The Future of Software: AI Generating Interfaces On Demand
· LinkedIn post
A LinkedIn post recently made a bold claim: "Traditional applications like PowerPoint, Photoshop, Word, and Acrobat will be obsolete.…
A LinkedIn post recently made a bold claim: "Traditional applications like PowerPoint, Photoshop, Word, and Acrobat will be obsolete. AI will generate UI on demand."
I think that's roughly right. But the post glosses over the messy middle between now and that future. I build AI agents and workflow automations daily for small and mid-sized businesses. So I see what works and what doesn't.
It's Already Happening in Pieces
You can already use GPT-4 to write a VBA script inside Excel. You can tell ChatGPT to generate a simple HTML page with a button that does a calculation. Tools like v0 by Vercel let you describe a UI and get React code. But that's still code. The real shift is when the AI itself serves the interface—no code export, no separate app install.

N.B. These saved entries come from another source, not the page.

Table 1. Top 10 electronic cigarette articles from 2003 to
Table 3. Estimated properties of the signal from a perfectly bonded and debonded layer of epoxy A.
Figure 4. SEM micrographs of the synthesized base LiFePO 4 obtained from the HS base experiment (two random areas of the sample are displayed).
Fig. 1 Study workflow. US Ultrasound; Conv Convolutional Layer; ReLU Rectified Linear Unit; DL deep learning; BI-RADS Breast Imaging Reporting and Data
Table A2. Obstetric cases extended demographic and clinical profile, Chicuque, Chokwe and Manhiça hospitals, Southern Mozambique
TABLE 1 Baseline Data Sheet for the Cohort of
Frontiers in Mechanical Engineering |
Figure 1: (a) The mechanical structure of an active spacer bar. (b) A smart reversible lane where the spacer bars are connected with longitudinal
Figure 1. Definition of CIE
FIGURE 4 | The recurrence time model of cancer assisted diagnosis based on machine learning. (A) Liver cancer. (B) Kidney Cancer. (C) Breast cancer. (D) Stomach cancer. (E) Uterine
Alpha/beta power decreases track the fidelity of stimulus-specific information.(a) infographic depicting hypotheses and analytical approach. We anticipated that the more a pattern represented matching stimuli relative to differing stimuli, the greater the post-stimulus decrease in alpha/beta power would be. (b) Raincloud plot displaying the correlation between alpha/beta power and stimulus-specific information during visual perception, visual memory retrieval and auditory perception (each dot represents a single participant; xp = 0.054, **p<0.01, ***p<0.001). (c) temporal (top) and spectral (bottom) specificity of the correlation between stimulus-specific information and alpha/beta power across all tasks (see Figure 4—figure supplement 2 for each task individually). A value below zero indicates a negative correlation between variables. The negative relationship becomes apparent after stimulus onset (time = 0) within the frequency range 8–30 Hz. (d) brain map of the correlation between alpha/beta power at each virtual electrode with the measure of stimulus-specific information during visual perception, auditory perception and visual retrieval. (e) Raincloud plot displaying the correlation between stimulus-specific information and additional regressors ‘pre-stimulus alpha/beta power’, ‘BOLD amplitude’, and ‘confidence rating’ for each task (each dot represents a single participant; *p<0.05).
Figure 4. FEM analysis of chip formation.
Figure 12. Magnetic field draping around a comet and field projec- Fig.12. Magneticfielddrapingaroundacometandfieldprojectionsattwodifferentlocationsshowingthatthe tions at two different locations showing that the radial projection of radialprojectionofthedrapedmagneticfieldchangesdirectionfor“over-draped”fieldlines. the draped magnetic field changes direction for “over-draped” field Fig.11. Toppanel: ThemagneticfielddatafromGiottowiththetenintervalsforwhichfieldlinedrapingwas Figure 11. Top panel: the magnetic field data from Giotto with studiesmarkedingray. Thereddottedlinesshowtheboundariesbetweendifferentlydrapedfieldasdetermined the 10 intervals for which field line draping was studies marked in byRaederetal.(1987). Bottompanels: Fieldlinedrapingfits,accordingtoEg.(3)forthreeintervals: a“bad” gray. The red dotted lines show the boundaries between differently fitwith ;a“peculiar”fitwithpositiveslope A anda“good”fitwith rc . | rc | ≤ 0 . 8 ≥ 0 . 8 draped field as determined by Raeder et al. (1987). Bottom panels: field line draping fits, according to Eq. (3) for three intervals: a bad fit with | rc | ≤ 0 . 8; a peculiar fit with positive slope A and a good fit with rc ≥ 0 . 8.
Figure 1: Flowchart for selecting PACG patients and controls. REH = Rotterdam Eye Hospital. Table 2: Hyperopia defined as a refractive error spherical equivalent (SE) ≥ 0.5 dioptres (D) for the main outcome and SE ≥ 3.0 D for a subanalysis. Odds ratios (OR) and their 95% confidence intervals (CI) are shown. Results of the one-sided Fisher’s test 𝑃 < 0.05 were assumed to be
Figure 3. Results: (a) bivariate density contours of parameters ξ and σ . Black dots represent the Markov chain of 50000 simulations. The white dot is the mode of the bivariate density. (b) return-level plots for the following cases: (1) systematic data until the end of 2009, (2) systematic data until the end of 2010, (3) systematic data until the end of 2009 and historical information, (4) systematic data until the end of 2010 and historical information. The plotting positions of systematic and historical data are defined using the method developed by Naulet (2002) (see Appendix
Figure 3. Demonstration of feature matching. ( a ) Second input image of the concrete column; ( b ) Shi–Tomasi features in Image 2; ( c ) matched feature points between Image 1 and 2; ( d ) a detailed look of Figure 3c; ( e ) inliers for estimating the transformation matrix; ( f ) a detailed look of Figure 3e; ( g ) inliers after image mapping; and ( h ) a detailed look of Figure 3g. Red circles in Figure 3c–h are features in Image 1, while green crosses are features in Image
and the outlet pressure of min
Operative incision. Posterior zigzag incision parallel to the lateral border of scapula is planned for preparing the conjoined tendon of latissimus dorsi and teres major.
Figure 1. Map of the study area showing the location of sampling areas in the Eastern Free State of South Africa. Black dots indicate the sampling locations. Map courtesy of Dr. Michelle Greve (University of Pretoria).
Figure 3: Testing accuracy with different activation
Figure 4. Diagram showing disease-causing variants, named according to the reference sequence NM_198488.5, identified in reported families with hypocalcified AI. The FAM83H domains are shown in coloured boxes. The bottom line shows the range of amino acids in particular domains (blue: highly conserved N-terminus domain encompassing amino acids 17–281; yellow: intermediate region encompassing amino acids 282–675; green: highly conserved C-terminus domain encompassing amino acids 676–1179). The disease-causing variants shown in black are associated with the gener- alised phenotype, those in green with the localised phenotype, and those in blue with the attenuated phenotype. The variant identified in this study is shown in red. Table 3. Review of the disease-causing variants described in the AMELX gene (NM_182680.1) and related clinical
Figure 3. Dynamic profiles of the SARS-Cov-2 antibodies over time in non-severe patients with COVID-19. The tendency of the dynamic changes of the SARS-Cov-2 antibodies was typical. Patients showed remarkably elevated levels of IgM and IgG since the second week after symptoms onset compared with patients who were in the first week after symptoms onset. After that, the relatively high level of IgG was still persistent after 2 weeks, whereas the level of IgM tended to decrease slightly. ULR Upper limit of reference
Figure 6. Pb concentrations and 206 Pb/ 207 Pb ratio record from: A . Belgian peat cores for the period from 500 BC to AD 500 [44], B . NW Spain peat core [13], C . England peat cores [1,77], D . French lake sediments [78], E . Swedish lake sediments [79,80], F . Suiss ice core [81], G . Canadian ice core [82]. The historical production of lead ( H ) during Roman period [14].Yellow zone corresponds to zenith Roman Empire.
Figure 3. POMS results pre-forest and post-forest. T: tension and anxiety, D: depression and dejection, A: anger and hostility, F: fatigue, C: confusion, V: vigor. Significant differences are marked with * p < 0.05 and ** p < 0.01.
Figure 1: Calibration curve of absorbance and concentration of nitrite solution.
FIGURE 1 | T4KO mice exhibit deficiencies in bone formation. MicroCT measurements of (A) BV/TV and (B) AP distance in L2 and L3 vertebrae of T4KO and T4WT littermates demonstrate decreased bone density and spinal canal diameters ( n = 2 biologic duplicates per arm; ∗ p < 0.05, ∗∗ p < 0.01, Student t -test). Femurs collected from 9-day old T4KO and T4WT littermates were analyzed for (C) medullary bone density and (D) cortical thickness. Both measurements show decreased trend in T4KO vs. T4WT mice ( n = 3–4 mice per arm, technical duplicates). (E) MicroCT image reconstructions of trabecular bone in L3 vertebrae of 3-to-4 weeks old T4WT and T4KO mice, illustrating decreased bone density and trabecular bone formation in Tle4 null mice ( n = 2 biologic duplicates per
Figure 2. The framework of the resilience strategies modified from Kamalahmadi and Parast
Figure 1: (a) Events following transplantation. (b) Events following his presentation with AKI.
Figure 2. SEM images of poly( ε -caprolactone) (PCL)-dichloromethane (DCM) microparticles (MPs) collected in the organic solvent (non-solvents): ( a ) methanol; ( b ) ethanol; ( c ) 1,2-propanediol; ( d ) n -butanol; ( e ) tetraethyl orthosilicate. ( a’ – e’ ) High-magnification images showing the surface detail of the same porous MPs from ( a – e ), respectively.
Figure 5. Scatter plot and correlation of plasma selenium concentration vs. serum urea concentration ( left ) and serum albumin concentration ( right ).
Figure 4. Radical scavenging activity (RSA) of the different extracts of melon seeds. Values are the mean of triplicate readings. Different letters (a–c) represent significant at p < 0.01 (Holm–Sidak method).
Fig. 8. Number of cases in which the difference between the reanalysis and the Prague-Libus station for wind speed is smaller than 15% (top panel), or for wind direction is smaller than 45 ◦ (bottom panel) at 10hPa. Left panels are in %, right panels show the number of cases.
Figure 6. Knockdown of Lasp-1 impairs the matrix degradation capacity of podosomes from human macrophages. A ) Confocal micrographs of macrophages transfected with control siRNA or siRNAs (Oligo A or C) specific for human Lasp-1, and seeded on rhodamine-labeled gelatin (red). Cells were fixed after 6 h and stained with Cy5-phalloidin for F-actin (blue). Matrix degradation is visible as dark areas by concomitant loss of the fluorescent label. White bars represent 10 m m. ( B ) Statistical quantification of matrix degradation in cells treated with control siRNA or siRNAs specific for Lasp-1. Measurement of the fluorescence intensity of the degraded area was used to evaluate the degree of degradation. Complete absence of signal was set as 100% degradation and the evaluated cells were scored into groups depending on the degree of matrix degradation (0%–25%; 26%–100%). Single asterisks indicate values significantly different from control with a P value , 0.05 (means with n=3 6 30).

Just you saying what you need and the system showing it.
That's where we're heading. Instead of buying a license for Word, you'll describe a document layout and the AI will render it. Need a quick image edit? No Photoshop. You'll just describe the change and see the result. This is not years away. I've built AI agents and automation workflows that already generate reports, transcribe calls, and update CRMs without a single manual click. The UI is the conversation, or a temporary dashboard the AI spins up.
The Limits No One Talks About
But here's the honest part. This future has two big problems: reliability and context. When I build a chatbot for a client, we have to spend hours on guardrails. The AI hallucinates. It forgets rules. It builds a beautiful UI that does the wrong thing. For critical business tasks, you need deterministic logic. That's why I still rely on n8n workflow automations for payment processing or data sync—no AI, just rules. The on-demand UI idea works for simple tasks. But for complex workflows with compliance needs, you want a tested path.
Cost is another factor. Generating a custom interface on every request chews through tokens. Until inference costs drop further, it's cheaper to use a pre-built app for frequent tasks. So I don't see Excel dying tomorrow. But for one-off analyses, AI-generated tools will eat into app usage.
What Small Businesses Should Do Now
Don't wait for the app-less future. Start using AI tools that augment existing apps. I've helped clients where the AI pulls data from QuickBooks, generates a chart, and emails it—no manual work. Those are real use cases that deliver ROI today. The pure on-demand interface will come later. For now, the practical move is to automate repetitive tasks with AI agents that work inside your current stack.
My take: in five years, the app store on your phone will look different. You won't download an app for every need; you'll rely on a general AI assistant that builds micro-tools on the fly. But that future will be built by those of us testing the limits today. It won't be smooth, but it's coming.